# [BLOC DE TEXTE]
Alors que faire ? Si nous sommes décidés à ne pas nous faire vacciner, à résister et à ne pas nous laisser intégrer à ce nouvel ordre, il vaut certainement mieux refuser l’accommodement qu’on nous proposera vraisemblablement, qui consisterait déjà en lui-même à céder, et qui aurait tôt ou tard pour effet de nous faire consentir justement à ce à quoi nous ne voulions pas consentir en acceptant cet accommodement.

Je ne sais pas quoi dire à ceux que les confinements répétés ont mis dans une situation économique précaire et qui ont peut-être des obligations familiales. Je peux comprendre qu’ils ne sont pas en assez bonne position pour ne pas se conformer à une éventuelle obligation vaccinale au travail et pour refuser de se soumettre au dépistage préventif récurrent. D’un autre côté, qu’ils comprennent bien que s’ils cèdent simplement et ne trouvent pas une autre manière de résister, cette capitulation aura tôt fait de les dégrader moralement, alors que ses bénéfices sont loin d’être assurés à long terme et même à moyen terme, cette absence de résistance pouvant inciter les employeurs et le gouvernement à imposer toutes sortes de nouvelles conditions de travail abusives et intolérables, sans parler de possibles mesures d’austérité économique que le contexte économique paraîtrait rendre légitimes ou inévitables

Quant à ceux qui comme moi n’ont pas été affectés économiquement par les mesures sanitaires, qui ont même vu leur situation s’améliorer par un heureux coup du sort, et qui n’ont pas d’engagements familiaux ou autres, je leur recommande de réduire leurs dépenses au strict minimum si ce n’est pas déjà fait afin de se constituer des économies et de pouvoir survivre en cas de perte soudaine de revenus pendant une année, deux années, trois années, voire davantage. Quand le moment décisif viendra, qu’ils n’hésitent pas – seuls ou avec des collègues qui partagent leur point de vue, ce qui serait encore mieux et plus dommageables pour les employeurs – à se libérer des chaînes du travail, qui deviendront probablement de plus en plus lourdes à porter au cours des prochains mois, pour pouvoir concentrer tout leur temps et toute leur énergie à lutter contre la propagande sanitaire, même si c’est avec des moyens modestes. Et si jamais leurs employeurs protestaient vivement contre ce refus d’obtempérer aux nouvelles normes sanitaires et contre les conséquences de la suspension ou du congédiement précipité qui doit en découler pour l’entreprise et l’organisation, que ces employés leur disent franchement qu’il est hors de question pour eux de travailler pour des employeurs qui les traitent de cette manière et qui modifient leurs conditions de travail sans les consulter, et qu’il est aussi hors de question pour eux de contribuer par leur travail à la prospérité d’une société qui leur refuse le droit de disposer librement de leur propre corps. Qu’ils ajoutent ensuite que c’est aussi ça, la nouvelle normalité. Comment les employeurs pouvaient-ils croire que tous allaient accepter docilement ces nouvelles normes sanitaires ?

# [DONNÉES SOURCES]
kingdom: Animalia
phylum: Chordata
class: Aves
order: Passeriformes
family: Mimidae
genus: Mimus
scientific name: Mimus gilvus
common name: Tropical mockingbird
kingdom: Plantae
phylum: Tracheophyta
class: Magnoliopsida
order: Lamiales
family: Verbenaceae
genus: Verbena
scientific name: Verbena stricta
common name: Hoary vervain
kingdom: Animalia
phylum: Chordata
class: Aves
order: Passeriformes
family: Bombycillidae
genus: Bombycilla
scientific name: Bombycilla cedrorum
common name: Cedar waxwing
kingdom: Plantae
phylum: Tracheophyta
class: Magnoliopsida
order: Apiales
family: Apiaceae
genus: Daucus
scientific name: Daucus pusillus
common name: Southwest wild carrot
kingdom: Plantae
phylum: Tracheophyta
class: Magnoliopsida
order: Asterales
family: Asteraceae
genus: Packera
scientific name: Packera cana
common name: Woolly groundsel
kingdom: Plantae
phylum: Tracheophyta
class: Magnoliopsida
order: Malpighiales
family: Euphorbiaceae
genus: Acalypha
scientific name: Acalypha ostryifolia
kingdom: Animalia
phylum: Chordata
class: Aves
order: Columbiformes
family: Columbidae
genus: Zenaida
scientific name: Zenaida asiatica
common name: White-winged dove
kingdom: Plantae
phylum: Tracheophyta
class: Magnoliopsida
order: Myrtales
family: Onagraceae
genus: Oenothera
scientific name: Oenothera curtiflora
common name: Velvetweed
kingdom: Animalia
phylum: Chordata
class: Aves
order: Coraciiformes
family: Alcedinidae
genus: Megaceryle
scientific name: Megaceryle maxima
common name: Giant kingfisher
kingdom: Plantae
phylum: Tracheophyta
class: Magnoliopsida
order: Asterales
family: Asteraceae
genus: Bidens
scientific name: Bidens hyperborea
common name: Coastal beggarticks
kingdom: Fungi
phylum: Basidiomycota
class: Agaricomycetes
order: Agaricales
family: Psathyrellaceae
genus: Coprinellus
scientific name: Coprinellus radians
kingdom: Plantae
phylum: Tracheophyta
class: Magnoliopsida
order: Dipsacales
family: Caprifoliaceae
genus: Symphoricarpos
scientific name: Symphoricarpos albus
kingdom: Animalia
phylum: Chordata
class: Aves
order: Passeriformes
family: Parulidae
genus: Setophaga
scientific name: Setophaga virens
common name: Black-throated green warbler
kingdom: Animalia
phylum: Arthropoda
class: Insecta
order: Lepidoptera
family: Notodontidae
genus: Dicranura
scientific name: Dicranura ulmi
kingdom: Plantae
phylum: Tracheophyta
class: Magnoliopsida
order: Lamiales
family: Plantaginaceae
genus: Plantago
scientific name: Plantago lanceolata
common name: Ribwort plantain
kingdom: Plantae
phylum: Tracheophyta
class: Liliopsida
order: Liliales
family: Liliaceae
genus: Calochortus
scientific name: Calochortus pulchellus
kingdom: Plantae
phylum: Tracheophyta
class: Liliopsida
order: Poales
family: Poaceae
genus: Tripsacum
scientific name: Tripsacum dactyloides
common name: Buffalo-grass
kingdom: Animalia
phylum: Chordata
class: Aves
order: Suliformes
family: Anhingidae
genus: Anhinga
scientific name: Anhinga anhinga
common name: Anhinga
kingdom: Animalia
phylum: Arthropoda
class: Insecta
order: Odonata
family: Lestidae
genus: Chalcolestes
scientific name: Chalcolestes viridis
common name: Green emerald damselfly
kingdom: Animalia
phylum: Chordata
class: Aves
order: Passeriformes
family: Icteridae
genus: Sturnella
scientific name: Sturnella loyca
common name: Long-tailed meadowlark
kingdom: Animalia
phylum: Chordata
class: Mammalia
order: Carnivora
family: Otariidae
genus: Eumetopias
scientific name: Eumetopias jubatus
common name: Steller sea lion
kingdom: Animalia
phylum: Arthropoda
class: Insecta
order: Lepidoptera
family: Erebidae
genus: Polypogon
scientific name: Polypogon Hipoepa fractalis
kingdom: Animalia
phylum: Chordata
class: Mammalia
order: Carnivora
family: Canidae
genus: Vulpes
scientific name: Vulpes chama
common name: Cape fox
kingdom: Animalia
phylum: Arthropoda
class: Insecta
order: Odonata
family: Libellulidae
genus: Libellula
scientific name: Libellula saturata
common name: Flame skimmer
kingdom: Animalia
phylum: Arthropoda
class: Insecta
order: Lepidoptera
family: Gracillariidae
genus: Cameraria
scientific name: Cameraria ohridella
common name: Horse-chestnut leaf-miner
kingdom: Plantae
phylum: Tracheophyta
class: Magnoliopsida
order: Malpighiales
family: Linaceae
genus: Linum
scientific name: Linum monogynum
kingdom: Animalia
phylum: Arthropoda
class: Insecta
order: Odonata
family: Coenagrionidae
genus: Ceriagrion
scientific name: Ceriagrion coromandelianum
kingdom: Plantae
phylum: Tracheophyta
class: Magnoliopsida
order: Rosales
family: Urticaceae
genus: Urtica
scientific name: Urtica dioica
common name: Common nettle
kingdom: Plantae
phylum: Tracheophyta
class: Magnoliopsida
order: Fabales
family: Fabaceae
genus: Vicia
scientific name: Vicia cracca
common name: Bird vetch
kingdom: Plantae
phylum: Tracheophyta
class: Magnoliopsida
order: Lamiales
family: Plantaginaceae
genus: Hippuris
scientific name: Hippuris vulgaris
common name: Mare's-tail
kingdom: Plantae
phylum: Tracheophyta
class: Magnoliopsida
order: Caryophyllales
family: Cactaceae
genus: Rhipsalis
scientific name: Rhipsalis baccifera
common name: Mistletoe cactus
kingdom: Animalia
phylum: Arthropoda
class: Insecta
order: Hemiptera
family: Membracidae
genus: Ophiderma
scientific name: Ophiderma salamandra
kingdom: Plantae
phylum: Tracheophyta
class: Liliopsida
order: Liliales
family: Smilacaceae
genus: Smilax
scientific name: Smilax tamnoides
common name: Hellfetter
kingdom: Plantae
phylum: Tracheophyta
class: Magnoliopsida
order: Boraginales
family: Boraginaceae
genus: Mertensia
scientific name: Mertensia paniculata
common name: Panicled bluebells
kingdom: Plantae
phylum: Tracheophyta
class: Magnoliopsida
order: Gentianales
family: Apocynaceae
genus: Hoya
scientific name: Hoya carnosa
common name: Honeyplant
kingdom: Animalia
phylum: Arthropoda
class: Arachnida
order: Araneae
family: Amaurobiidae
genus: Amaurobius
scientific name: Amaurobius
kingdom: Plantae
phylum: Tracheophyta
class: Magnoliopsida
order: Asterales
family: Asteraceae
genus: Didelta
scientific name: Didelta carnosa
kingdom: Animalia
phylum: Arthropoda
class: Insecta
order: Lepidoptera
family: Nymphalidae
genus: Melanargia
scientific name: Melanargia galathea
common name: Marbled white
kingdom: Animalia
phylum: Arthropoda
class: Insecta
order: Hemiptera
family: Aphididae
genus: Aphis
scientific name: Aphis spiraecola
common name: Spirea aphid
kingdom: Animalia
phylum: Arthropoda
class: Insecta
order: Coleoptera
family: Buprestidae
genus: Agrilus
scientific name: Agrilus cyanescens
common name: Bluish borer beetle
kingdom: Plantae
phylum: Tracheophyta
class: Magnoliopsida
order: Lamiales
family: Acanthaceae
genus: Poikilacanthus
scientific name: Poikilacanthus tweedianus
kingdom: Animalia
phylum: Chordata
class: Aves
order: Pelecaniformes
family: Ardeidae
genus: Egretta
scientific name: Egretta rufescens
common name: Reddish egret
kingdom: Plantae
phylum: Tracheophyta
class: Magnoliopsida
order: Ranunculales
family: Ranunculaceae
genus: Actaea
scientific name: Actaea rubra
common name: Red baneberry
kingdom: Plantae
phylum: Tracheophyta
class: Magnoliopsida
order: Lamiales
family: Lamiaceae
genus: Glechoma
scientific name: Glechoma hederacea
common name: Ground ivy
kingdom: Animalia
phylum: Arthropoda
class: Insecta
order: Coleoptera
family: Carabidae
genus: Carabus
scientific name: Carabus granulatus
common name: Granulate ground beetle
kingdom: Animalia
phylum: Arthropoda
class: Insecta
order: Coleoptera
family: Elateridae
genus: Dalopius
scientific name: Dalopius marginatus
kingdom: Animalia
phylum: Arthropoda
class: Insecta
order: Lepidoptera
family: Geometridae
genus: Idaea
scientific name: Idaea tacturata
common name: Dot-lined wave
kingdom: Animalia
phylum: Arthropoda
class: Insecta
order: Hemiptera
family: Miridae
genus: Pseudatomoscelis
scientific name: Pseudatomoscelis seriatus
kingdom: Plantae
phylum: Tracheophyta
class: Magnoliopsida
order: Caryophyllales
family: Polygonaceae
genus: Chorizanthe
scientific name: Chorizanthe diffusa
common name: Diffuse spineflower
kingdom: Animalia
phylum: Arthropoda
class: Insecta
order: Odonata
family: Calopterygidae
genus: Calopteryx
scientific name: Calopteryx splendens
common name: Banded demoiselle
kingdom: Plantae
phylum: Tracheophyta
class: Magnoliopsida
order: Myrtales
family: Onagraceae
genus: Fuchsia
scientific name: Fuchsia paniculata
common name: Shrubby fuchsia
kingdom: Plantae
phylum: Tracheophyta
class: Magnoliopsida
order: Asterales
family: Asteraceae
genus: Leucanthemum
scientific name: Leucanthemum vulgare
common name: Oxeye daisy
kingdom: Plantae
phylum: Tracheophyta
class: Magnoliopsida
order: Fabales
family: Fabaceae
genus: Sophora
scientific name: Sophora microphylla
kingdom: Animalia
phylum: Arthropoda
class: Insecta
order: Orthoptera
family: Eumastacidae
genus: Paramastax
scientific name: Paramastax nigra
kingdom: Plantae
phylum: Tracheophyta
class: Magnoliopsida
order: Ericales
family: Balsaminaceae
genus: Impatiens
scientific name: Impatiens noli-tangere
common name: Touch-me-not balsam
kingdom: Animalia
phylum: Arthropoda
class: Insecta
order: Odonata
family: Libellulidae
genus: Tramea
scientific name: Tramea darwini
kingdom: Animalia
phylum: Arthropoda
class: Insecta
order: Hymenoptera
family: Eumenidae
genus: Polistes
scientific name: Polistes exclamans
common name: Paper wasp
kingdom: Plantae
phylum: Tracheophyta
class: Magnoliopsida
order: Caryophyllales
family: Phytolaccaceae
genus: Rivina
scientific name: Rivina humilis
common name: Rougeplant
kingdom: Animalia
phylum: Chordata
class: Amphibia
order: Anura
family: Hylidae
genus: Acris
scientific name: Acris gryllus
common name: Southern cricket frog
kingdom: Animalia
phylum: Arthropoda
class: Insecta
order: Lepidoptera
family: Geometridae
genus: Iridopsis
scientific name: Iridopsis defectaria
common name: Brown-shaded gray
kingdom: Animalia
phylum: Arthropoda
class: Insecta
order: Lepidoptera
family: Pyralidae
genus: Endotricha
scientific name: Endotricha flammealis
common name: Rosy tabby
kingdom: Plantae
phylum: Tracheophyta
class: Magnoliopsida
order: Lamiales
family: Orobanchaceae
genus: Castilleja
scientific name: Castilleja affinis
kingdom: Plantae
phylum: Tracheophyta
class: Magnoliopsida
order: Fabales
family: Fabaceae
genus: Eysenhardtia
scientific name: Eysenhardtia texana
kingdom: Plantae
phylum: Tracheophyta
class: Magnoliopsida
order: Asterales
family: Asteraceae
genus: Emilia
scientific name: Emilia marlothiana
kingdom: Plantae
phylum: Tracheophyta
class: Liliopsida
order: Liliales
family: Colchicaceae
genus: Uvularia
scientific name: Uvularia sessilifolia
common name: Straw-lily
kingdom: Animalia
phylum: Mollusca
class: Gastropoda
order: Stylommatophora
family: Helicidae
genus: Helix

# [MARCHE À SUIVRE]
Recopiez à l'identique le passage du texte sur l'obligation vaccinale, de « Alors que faire » à « acceptant cet accommodement. ».

# [ESPACE DE RÉPONSE]
Alors que faire ? Si nous sommes décidés à ne pas nous faire vacciner, à résister et à ne pas nous laisser intégrer à ce nouvel ordre, il vaut certainement mieux refuser l’accommodement qu’on nous proposera vraisemblablement, qui consisterait déjà en lui-même à céder, et qui aurait tôt ou tard pour effet de nous faire consentir justement à ce à quoi nous ne voulions pas consentir en acceptant cet accommodement.